Annabelle Manning feels like she’s doing time at her high school in Chilton, Virginia. She has her friends at her lunchtime table of nobodies. What she doesn’t have are possibilities. Or a date for Homecoming. Things get more interesting at night, when she spends time with the boy of her dreams. But the blue-eyed boy with the fairytale smile is just that—a dream. Until the Friday afternoon he walks into her chemistry class.
One of friends suspects he’s an alien. Another is pretty sure it’s all one big case of deja vu. While Annabelle doesn’t know what to think, she’s willing to believe that the charming Martin Zirkle may just be her dream come true. But as Annabelle discovers the truth behind dreams—where they come from and what they mean—she is forced to face a dark reality she had not expected. More than just Martin has arrived in Chilton. As Annabelle learns, if dreams can come true, so can nightmares. – Goodreads.com
Dreams and their interpretations have always interested me, so this book quickly caught my interest. Although I’ve read something similar to the concept of this novel, it wasn’t exactly the same and I found it very imaginative.
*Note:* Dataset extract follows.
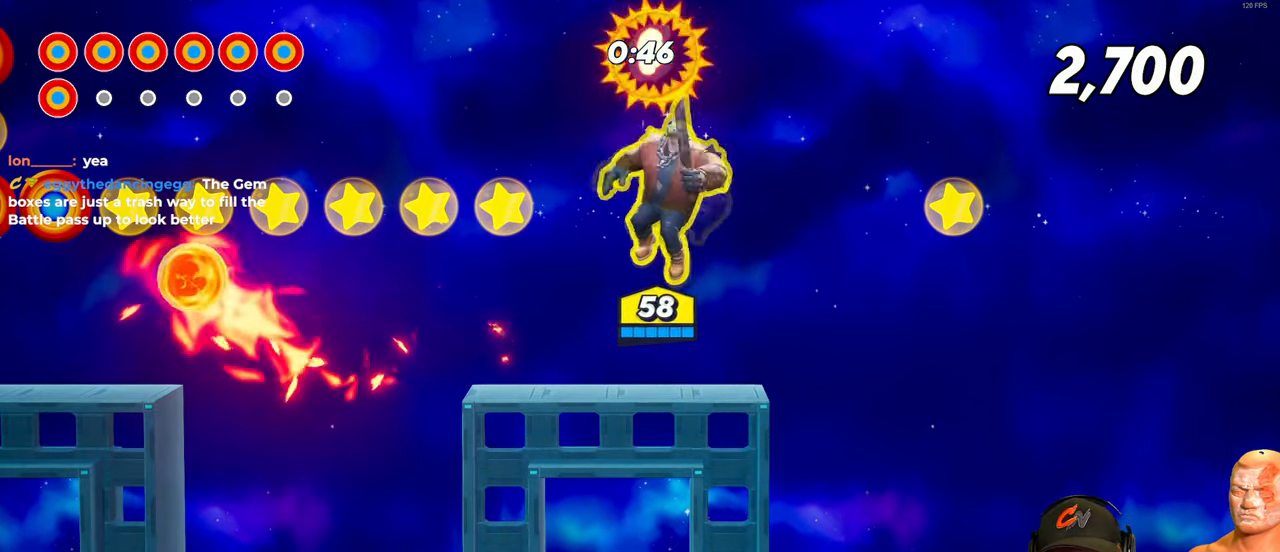
{"buttons": [], "left_stick": "center", "right_stick": "center", "events": [[16, "left_stick", "down"], [317, "left_stick", "center"]]}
I loved Annabelle’s voice – she was humorous, sarcastic, and completely believable as an insecure high school girl and I laughed out loud more than once. Having come from a small town myself, her comments about Chilton brought back some memories. As much as I enjoyed Annabelle, my favorite character was Will. He wasn’t afraid to be himself and give honest opinions and knew some of the most random facts I’ve ever heard. He also wore some pretty cool T-shirts!
I would classify this book as YA paranormal, but it gradually evolved into very mild horror, a direction I didn’t mind at all and felt that it set this book apart from the typical YA paranormal.
Although I really enjoyed reading this book, I felt as if the ending was rather abrupt and left maybe too much to the reader’s imagination. I would have liked more closure with some aspects of the plot.
Dream Boy is scheduled for publication July 1, 2014. This reviewed is based on a digital ARC from the publisher through NetGalley.